Request for Proposals - Assessment of High Hydrogen Fuels
30 June 2010
30th June 2010
Assessment of Control and Safe Operation of Gas Engine and Gas Turbine Operations for High Hydrogen Content Gases in Combined Cycle and CHP applications
The closing date for this RfP was 23 August 2010. This RfP has now closed.
Hydrogen can be derived as a fuel source from a number of processes, either directly or as a by-product. Within the UK context to 2050, there are a number of potential sources of high hydrogen content gases that could be exploited within this timeframe:
IGCC with CCS (coal, biomass, gas)
H2 gas CHP opportunities (coke oven gas, refinery/chemical streams, syn-gas production from coal, town gas)
Hydrogen fuel derived from excess generation from wind/nuclear
Biomass gasification projects
Safe Operating Limits and Safety Mechanisms for High Hydrogen Content Power Systems
The aim of this project is to develop a deeper knowledge and understanding on the safe operating limits and safety mechanisms required to manage combined cycle and CHP systems that utilise high hydrogen content gases for power conversion in both gas engines and gas turbines; in order to both assess the technology development opportunity and scale-ability of systems in this area. The specific core area of concern is in assessing the risk of flame-out, leading to a deflagration to detonation transition (DDT) and subsequent explosion; whilst exploring options that could be used to mitigate this risk.
Work has been conducted by a number of institutions around defining LEL’s for high hydrogen systems; however for most systems, the data to assess whether a DDT would occur is not available. HRSGs and other heat transfer elements in gas turbine exhausts act as obstructions to the flow and may serve to accelerate any deflagration and cause a DDT.
DDT does not always occur in highly obstructed environments and whether it can occur depends on mixture composition, concentration, conditions (temperature, pressure etc.), geometry, and scale. Detailed information to assess whether DDT could occur in gas turbine exhausts including HRSGs is not available and it is not possible to accurately assess whether DDT can realistically occur in applications with high hydrogen fuels.
Thus current mitigation options that exist in industry often necessitate running systems at a significantly reduced efficiency; dealing with nuisance trips; or, given the precautionary principle, ruling out potential opportunities.
+ + + + +
» WHAT THIS EXERCISE ASKS
**1)** Write out every line of the picture series with change notes word for word, leaving the pictures themselves out of your answer.
**2)** Pick up the request for proposals on high hydrogen fuels after its final sentence and continue writing it.

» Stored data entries
+ + + + +
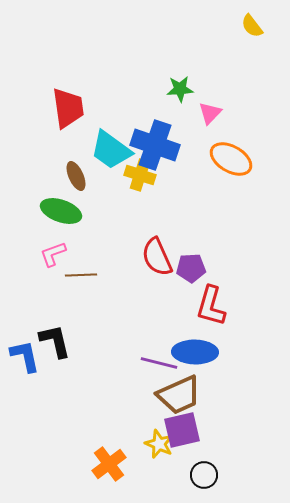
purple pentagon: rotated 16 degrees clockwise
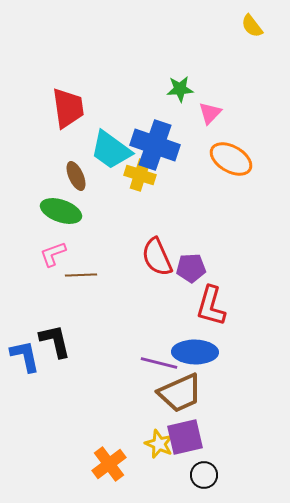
brown trapezoid: moved 1 px right, 2 px up
purple square: moved 3 px right, 7 px down
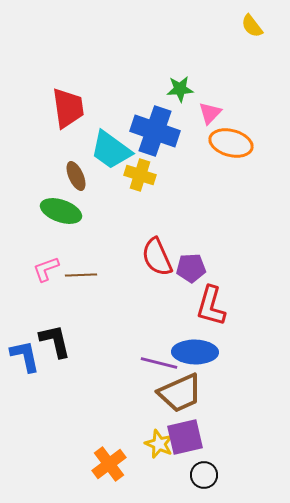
blue cross: moved 14 px up
orange ellipse: moved 16 px up; rotated 15 degrees counterclockwise
pink L-shape: moved 7 px left, 15 px down
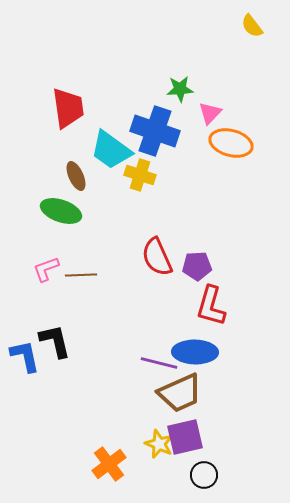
+ + + + +
» OUTPUTS
**1)**
purple pentagon: rotated 16 degrees clockwise
brown trapezoid: moved 1 px right, 2 px up
purple square: moved 3 px right, 7 px down
blue cross: moved 14 px up
orange ellipse: moved 16 px up; rotated 15 degrees counterclockwise
pink L-shape: moved 7 px left, 15 px down

**2)**
Given the overall potential opportunity space in developing high hydrogen power systems, it is clear that addressing the safety concerns in operating these systems is paramount.
The fundamental requirements of this work are to provide empirical data on the DDT potential of high hydrogen power systems; and to establish methods for monitoring changes in gas composition to enable safe and efficient control of the combustion and exhaust phases in gas engines and gas turbines. The work will need to explore geometry effects, exhaust temperature variation, turbulence levels, fuel composition, effect of duct burners, vent configurations, dead space elimination mitigation, ignition sources, and more. Full functional requirements are outlined in section 3 of this document.
The core outputs must be experimentally derived and represented in such a way that they can be used for the parameterisation of CFD models; and be used directly for empirical assessment of DDT. It is envisaged that two test rig scales will be required in order to explore the effects of geometry and scale-up requirements of larger scale systems.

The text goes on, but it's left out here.